All this was illegal, according to Judge Beryl Howell, of the Washington, DC district court, in a ruling on May 19th. Judge Howell declared that the dissolution of USIP was “effectuated by illegitimately-installed leaders who lacked legal authority to take these actions”, and so was “null and void”. The result implies that Mr Moose is once again the president, and the board reinstated. The building, which was paid for partly with private money, must be returned. So too must the Institute’s $25m endowment (of which around $15m was donated privately). USIP staffers, almost all of whom were fired in late March, must decide if they want their jobs back. George Foote, USIP’s lawyer, says he expects the government to appeal. A White House spokeswoman called the ruling the result of a “rogue judge”, and said it “will not be the last say on the matter”.

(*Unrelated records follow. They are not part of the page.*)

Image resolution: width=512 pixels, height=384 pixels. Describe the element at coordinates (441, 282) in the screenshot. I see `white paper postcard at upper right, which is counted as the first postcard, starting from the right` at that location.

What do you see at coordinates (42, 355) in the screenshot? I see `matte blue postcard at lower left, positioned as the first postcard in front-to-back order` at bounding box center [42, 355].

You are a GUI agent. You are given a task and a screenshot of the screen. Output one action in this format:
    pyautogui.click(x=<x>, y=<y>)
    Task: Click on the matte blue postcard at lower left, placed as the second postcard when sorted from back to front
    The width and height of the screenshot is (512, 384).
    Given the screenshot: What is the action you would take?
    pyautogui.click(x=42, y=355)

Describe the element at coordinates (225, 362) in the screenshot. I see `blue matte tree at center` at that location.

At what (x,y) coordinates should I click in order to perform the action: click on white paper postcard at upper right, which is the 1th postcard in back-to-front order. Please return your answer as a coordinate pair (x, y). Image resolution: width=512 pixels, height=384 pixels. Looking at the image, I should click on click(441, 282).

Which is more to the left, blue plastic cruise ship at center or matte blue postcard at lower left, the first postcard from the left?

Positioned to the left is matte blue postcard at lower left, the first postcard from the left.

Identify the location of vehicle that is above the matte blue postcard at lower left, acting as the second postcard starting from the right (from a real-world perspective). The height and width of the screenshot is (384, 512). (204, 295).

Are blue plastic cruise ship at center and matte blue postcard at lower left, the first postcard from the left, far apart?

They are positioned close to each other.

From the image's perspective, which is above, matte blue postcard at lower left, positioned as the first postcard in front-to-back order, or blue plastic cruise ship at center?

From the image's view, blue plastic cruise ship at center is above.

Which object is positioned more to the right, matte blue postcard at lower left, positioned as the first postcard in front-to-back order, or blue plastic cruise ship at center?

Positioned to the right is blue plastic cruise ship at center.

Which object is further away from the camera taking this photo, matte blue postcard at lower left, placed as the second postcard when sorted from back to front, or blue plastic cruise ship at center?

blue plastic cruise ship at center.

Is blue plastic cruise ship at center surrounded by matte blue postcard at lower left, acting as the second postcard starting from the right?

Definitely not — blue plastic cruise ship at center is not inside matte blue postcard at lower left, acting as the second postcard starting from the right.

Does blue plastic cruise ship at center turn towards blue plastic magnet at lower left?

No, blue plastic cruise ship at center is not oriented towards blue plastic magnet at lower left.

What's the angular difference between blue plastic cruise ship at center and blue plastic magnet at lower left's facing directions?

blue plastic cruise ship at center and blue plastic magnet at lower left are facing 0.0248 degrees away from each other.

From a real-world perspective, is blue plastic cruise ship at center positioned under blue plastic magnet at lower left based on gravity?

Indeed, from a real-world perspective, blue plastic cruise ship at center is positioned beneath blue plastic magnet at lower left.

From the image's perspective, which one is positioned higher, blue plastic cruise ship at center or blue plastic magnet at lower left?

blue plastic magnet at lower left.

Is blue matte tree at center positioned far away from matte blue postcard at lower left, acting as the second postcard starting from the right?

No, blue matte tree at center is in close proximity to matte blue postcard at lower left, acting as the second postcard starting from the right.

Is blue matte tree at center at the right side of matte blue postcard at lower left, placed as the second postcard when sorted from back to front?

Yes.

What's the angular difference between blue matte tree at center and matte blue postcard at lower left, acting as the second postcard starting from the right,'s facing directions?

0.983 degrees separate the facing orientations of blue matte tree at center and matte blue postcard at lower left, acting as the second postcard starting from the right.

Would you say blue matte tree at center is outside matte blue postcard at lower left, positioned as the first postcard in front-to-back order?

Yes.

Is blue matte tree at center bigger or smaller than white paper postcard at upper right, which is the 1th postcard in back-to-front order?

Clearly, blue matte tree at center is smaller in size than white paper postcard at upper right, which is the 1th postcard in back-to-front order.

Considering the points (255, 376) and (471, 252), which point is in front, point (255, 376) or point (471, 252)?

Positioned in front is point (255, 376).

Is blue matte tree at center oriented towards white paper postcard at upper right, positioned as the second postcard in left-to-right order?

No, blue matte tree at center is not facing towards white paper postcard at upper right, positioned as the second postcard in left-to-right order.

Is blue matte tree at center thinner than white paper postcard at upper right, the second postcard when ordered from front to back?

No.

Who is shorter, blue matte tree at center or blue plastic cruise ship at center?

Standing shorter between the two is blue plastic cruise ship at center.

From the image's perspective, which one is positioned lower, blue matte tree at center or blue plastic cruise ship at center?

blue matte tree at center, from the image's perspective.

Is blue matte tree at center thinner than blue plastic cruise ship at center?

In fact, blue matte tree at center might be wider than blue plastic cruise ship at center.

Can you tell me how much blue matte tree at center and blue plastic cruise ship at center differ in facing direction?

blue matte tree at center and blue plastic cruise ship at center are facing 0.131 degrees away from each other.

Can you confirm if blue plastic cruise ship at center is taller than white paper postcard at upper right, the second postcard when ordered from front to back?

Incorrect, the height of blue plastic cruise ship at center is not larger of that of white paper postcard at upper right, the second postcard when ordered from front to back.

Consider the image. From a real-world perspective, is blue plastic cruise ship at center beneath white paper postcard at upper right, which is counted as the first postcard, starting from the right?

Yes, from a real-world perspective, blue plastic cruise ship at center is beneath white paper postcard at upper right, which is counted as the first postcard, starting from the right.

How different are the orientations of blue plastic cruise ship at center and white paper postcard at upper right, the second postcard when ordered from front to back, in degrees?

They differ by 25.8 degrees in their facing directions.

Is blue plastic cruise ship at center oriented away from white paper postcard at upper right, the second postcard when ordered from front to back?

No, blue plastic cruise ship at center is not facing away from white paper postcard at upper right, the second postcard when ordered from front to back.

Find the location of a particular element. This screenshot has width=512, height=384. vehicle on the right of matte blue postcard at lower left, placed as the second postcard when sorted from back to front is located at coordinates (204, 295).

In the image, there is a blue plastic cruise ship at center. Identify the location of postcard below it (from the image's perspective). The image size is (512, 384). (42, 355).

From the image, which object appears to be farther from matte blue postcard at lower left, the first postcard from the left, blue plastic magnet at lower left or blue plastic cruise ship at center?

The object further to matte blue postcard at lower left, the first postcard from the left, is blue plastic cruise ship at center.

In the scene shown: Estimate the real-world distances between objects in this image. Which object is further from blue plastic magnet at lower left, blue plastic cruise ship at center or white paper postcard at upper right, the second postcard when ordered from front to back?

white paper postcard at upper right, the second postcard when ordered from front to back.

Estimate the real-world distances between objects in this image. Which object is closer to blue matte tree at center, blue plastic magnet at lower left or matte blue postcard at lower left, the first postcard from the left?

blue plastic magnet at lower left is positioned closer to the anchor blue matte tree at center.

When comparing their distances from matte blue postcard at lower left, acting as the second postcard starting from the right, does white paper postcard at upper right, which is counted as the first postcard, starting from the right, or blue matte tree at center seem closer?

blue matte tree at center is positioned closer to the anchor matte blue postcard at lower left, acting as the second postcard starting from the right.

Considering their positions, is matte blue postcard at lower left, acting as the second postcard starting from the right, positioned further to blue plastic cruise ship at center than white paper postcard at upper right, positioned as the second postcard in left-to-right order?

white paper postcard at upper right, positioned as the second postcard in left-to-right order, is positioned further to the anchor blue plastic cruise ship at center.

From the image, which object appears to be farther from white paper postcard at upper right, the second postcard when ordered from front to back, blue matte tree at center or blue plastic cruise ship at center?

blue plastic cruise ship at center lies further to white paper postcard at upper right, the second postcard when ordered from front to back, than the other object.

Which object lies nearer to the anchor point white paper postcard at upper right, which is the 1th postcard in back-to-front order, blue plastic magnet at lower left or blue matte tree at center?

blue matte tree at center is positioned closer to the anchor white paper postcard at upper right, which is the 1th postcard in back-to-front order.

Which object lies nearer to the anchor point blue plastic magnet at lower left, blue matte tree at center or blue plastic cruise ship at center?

In her judgment, Judge Howell argued that the government chose “blunt force, backed up by law enforcement officers” to impose its legal view that the president has almost unlimited power over almost anything the government funds. In reality, she concluded, not everything funded by Congress is part of the “executive branch”, and so the government’s sweeping assertion of absolute power is unjustified. In effect she ruled that the legislature retains the right to restrict the president’s power over certain institutions. This, Mr Foote argues, has implications that go beyond USIP. It is a “victory for the rule of law”, he says.